Cooking the books
Every year the White House says the deficit will be enormous, then they get to crow about how it's actually just gigantic. The President cheers "We've now cut the rate of growth in non-security discretionary spending each year I've been in office." That's right, cutting the rate of growth, not the spending. The spending has still grown.
But everyone does that stuff, right?
And it turns out, President Clinton cooked the books too:
It was in no small part because the budget Clinton presented to Congress in February 1993 – originally advertised as cutting the deficit by $473 billion over five years -- lacked such smoke, mirrors, and obfuscation that surprised bond traders immediately responded with enthusiasm and interest rates fell significantly. (The bond market rally amounted to more than 150 basis points from January to October of 1993). As Alan Blinder and Janet Yellen recounted in The Fabulous Decade: Macroeconomic Lessons from the 1990s, the Clinton administration actually “cooked the books” against itself by basing its forecasts on Congressional Budget Office projections that were more pessimistic than its own. That raised the level of projected future deficits and reduced the projected savings from his plan, but it also enhanced the credibility of the administration’s deficit-reduction efforts.A government with credibility? What a strange concept. A government that earns market confidence by making cautious assessments of future economic changes. An economy that brings all boats up, not just the yachts.
The Bush administration, for the first time in decades, is reducing the number of people covered by Medicaid. It isn't that the people kicked out will be covered by a different insurance program, or that they got so rich that they no longer qualify. There just won't be money in the budget to cover everyone who's eligible.
Governor Sebelius explains the problem:
Over 10 percent of Kansans rely on Medicaid for essential medical care, for nursing home care, for pharmaceutical care and $10 billion is not an insignificant amount to cut out of the care of our neediest citizens. It will make insurance for all of us more difficult to obtain. And I think while we're eager to come to the table and have a discussion on fixes for Medicaid over the long run, we hate to do that with a budget number already chosen, and that will drive the discussion as opposed to a policy-driven discussion.That was last May, when the same cuts were on the table. Congress rejected them then. There has been no policy discussion since then, this is still just a number pulled out of a hat, and it punishes states that have already reformed their Medicaid programs.

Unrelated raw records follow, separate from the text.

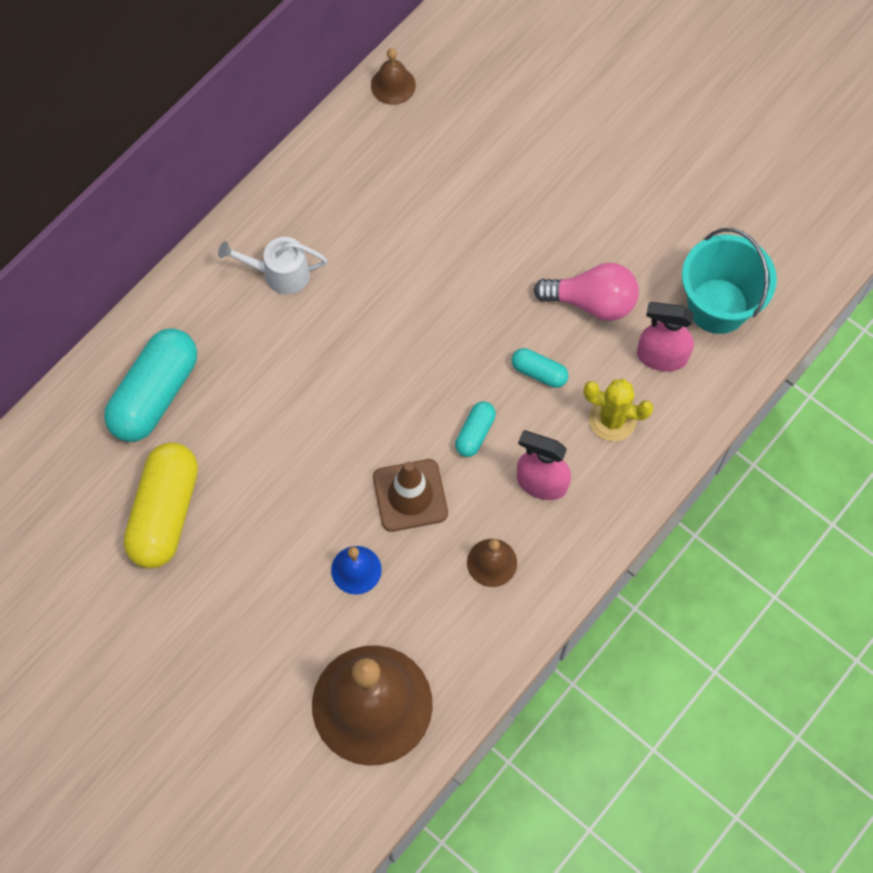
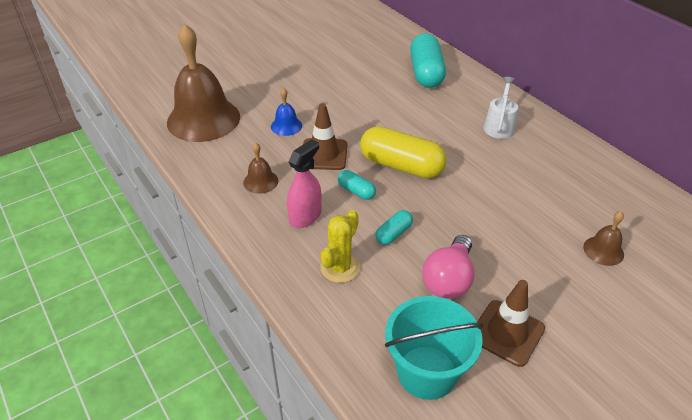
camera: 105 degrees right, 25 degrees down
(155, 394) = (426, 73): turquoise capsule -> turquoise capsule turned 45 degrees clockwise
(165, 513) = (353, 68): yellow capsule -> yellow capsule (401, 166)
(393, 85) = (663, 202): brown bell -> brown bell (603, 250)
(645, 239) = (507, 333): none -> brown traffic cone
(661, 356) = (386, 314): pink spray bottle -> none

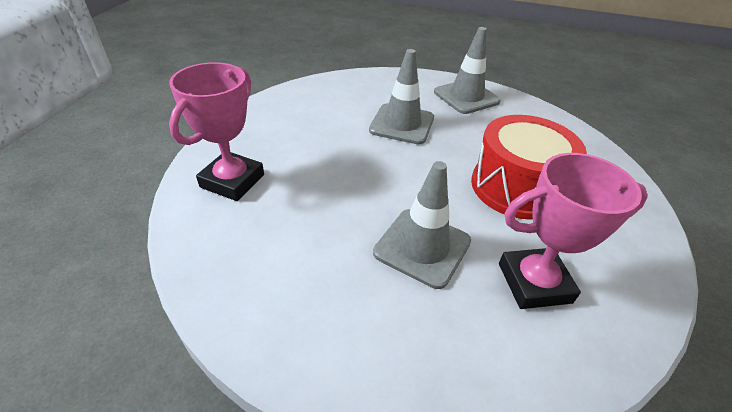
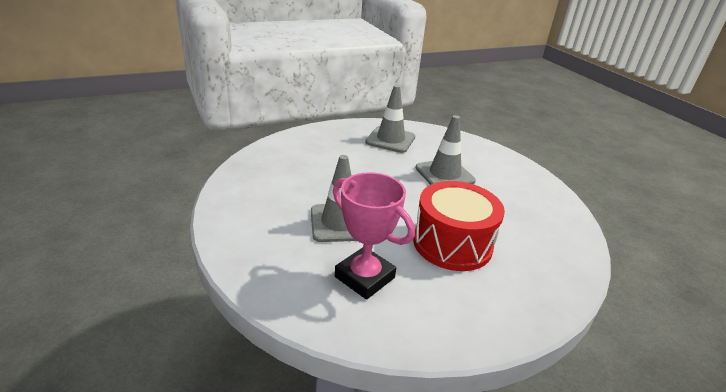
camera: 50 degrees right, 10 degrees down
(232, 181) = (309, 145): pink trophy -> none
(466, 97) = (527, 188): grey traffic cone -> grey traffic cone (390, 140)

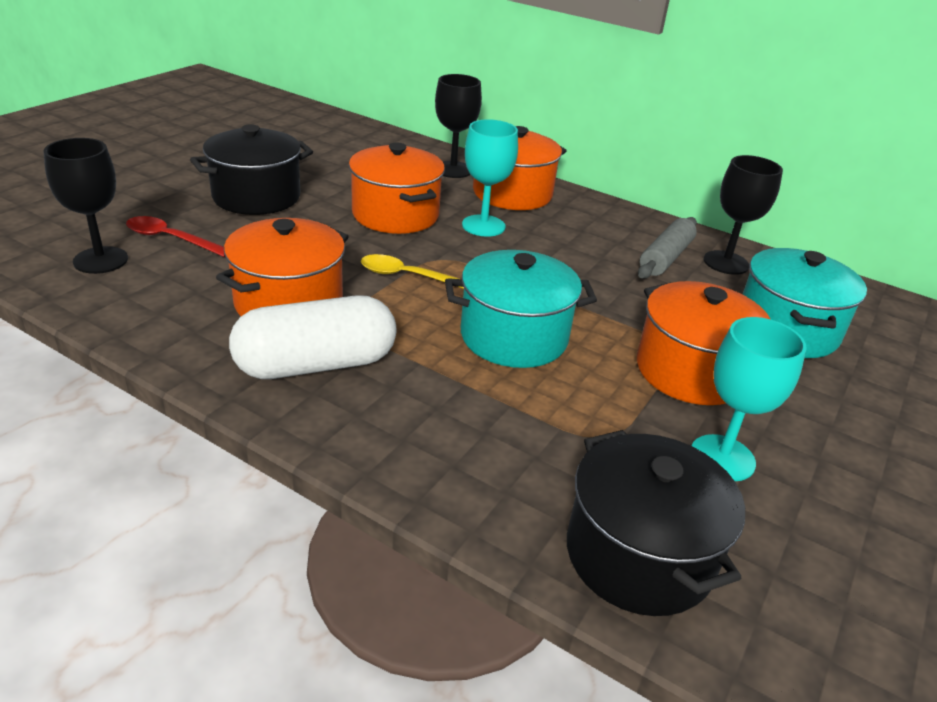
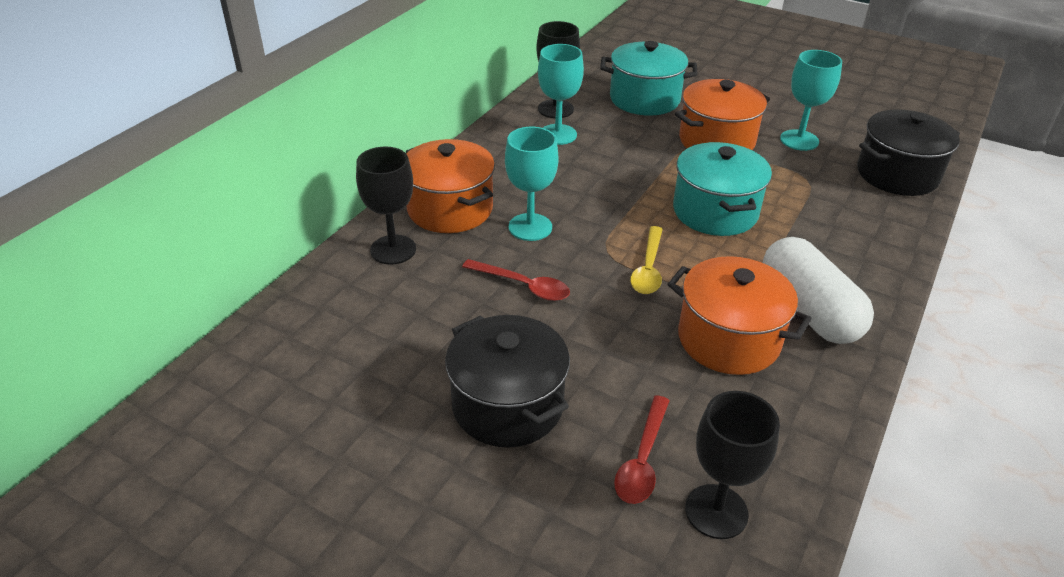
camera: 90 degrees left, 5 degrees up
(395, 215) = (523, 286): orange pot -> red spoon
(665, 258) = (558, 134): grey rolling pin -> turquoise goblet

Kansas has seen deficits turn into a surplus, without cutting essential services or major tax hikes. The State Budget Director explains how: increased efficiency, including more energy efficiency, smart fiscal policy that grows the non-government workforce. As Director Goossen explains "We are obligated to take a business-like approach to running government, and that’s just what we have done."

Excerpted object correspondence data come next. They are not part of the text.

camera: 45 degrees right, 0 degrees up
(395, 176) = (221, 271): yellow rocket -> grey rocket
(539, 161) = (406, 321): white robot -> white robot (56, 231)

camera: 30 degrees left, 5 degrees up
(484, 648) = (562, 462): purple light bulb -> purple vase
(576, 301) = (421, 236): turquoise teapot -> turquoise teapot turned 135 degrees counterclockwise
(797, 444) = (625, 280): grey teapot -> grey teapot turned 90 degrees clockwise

Nationally, all the job growth has been a result of government spending. But Kansas hasn't spent its way out of deficits. Governor Sebelius had teams sit down and carefully review every government program, look at what it does and how it does it. Programs that didn't do anything were cut, and programs that could work more efficiently were reformed, then had their budgets reduced. Unneeded state-owned cars were sold, and there was a freeze on new car purchases. Procurement policies were streamlined.

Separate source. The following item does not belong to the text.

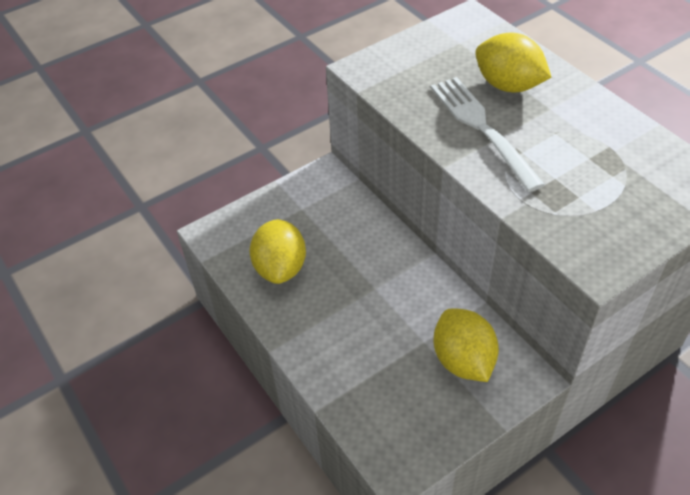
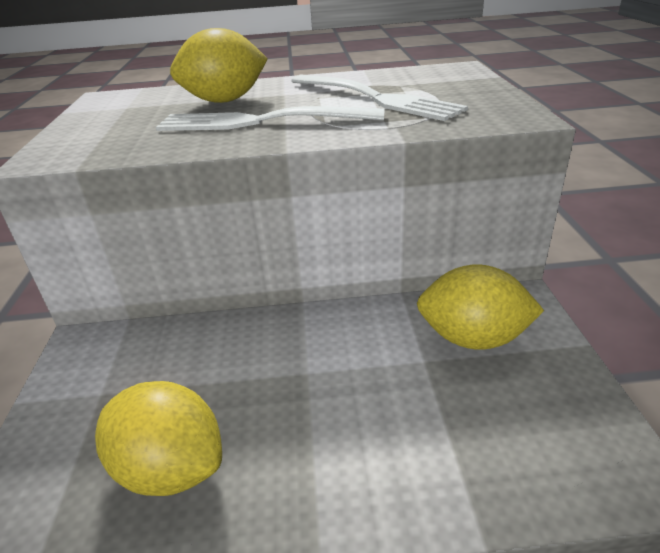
camera: 60 degrees left, 15 degrees down
(578, 167) = (375, 98): none -> white fork

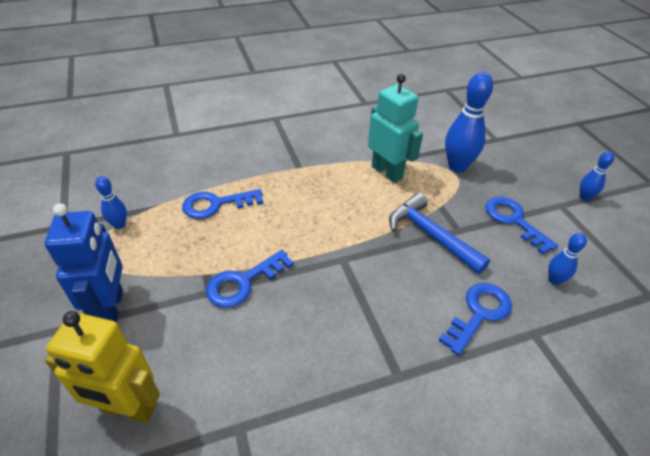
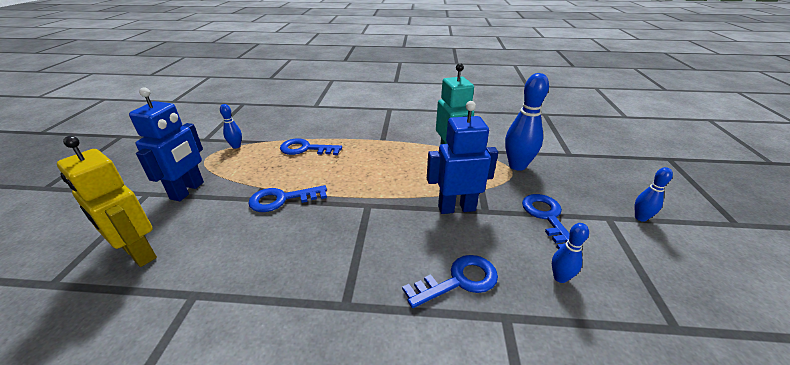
camera: 25 degrees right, 10 degrees down
(431, 235) = (456, 208): blue hammer -> blue robot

These are simple things, but they add up to real money. A lot of people were skeptical that Sebelius could keep her promise to prevent cuts to education funding without massive tax increases, but she did it. And she did it by starting with a policy discussion and using the policy decisions to dictate the funding. Just what she's begging the feds to do.
Perhaps one day that sort of sensible leadership will return to the national government.
Meanwhile, we'll slow the growth of the deficit by cutting $255 payments to the spouses of Social Security beneficiaries. Brilliant.